===== DATA =====
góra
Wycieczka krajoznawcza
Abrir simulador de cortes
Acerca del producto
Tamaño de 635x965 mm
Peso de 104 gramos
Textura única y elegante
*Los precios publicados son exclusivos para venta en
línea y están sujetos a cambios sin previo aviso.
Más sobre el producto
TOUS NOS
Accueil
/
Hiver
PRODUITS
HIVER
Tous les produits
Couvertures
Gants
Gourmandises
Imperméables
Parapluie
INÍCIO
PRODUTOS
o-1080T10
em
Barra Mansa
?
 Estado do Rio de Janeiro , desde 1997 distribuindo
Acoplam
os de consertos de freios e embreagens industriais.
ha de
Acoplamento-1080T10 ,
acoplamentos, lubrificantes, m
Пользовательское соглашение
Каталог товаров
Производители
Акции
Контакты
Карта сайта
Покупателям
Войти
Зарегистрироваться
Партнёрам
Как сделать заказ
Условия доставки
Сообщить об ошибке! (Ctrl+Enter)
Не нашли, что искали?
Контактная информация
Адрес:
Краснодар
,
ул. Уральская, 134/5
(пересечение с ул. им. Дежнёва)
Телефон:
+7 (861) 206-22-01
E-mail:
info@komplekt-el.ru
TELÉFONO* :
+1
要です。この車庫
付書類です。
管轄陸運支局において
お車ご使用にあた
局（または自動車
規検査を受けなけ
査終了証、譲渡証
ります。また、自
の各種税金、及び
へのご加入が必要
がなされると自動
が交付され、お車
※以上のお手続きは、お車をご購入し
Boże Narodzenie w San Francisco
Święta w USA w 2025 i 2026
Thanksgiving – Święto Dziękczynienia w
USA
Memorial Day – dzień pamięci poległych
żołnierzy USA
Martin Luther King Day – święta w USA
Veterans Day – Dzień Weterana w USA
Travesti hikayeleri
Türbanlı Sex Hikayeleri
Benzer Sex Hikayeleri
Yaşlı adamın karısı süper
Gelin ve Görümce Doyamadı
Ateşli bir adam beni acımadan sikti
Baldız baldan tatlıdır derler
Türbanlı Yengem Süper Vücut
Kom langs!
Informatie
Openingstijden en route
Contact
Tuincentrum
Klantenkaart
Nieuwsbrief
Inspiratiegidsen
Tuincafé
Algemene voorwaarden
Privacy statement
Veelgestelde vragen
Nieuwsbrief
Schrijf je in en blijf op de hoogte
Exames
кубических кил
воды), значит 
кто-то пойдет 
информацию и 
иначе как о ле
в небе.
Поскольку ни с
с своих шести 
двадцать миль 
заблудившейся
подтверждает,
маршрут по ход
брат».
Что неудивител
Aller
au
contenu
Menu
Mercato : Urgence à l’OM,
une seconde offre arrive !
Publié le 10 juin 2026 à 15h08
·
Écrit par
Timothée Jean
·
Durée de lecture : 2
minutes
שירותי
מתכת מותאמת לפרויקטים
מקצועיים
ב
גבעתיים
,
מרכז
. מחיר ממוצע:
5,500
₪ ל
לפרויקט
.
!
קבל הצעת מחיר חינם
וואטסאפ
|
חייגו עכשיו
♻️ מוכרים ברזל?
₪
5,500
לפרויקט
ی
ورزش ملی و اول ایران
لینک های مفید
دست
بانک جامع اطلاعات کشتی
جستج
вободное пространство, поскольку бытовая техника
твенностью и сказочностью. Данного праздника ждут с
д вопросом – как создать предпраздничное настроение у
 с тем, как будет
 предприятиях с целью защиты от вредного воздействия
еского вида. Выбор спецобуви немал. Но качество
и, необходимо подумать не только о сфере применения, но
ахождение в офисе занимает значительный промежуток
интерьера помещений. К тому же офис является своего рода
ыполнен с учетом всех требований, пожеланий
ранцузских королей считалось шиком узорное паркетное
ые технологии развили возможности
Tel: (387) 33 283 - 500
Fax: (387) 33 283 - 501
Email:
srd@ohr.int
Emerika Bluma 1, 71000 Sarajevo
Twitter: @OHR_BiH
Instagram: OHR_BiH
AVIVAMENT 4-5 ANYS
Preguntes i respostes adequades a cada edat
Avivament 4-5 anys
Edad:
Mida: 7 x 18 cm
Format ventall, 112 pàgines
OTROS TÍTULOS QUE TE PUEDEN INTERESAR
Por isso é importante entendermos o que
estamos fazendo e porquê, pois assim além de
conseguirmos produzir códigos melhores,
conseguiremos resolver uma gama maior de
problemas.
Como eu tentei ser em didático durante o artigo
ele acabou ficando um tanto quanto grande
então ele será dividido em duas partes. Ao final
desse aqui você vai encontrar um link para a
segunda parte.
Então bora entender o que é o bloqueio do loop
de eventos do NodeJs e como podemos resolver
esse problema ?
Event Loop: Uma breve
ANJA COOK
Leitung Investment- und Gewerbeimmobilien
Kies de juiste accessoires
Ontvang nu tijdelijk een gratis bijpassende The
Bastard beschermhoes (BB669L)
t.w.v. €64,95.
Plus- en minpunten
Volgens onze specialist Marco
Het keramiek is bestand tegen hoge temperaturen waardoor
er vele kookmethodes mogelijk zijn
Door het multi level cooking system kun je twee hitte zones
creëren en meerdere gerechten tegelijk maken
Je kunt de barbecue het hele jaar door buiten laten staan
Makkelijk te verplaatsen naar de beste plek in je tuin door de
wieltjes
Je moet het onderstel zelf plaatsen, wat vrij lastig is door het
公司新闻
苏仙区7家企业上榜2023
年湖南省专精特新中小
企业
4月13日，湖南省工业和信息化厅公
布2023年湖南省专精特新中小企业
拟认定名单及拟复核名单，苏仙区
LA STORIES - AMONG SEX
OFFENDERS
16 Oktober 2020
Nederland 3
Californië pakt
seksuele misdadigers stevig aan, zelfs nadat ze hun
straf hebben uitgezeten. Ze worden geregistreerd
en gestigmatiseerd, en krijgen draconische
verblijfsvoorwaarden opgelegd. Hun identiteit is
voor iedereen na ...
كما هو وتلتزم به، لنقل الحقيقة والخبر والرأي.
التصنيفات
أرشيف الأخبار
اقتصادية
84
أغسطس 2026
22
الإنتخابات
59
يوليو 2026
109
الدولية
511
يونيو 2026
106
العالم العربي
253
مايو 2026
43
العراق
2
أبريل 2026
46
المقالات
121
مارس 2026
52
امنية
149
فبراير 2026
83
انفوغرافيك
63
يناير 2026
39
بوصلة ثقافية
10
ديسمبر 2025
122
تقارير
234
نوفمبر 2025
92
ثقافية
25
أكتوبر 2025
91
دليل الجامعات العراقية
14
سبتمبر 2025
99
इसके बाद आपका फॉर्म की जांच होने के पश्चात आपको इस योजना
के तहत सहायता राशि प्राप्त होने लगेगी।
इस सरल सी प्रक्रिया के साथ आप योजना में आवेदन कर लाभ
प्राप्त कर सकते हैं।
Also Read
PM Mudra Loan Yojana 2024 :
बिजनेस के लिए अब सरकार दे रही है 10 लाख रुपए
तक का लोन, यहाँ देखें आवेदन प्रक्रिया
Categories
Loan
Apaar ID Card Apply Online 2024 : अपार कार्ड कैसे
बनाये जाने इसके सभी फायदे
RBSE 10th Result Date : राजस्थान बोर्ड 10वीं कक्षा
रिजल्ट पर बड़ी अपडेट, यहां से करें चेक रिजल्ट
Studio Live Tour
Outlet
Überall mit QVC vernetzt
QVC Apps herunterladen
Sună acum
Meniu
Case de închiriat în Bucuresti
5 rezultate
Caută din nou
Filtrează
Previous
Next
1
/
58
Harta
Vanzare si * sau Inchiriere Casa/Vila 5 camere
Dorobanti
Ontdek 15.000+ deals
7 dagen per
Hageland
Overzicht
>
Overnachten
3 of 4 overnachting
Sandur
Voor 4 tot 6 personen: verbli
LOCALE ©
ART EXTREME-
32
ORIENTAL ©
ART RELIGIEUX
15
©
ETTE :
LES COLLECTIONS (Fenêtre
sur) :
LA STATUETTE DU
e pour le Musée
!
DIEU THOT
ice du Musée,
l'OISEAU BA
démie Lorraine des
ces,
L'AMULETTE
=====
(BRIEF) Return exactly the lines in the records above, beginning with the one that holds "Ontdek 15.000+ deals" and ending with the last.

(REPLY)
Ontdek 15.000+ deals
7 dagen per
Hageland
Overzicht
>
Overnachten
3 of 4 overnachting
Sandur
Voor 4 tot 6 personen: verbli
LOCALE ©
ART EXTREME-
32
ORIENTAL ©
ART RELIGIEUX
15
©
ETTE :
LES COLLECTIONS (Fenêtre
sur) :
LA STATUETTE DU
e pour le Musée
!
DIEU THOT
ice du Musée,
l'OISEAU BA
démie Lorraine des
ces,
L'AMULETTE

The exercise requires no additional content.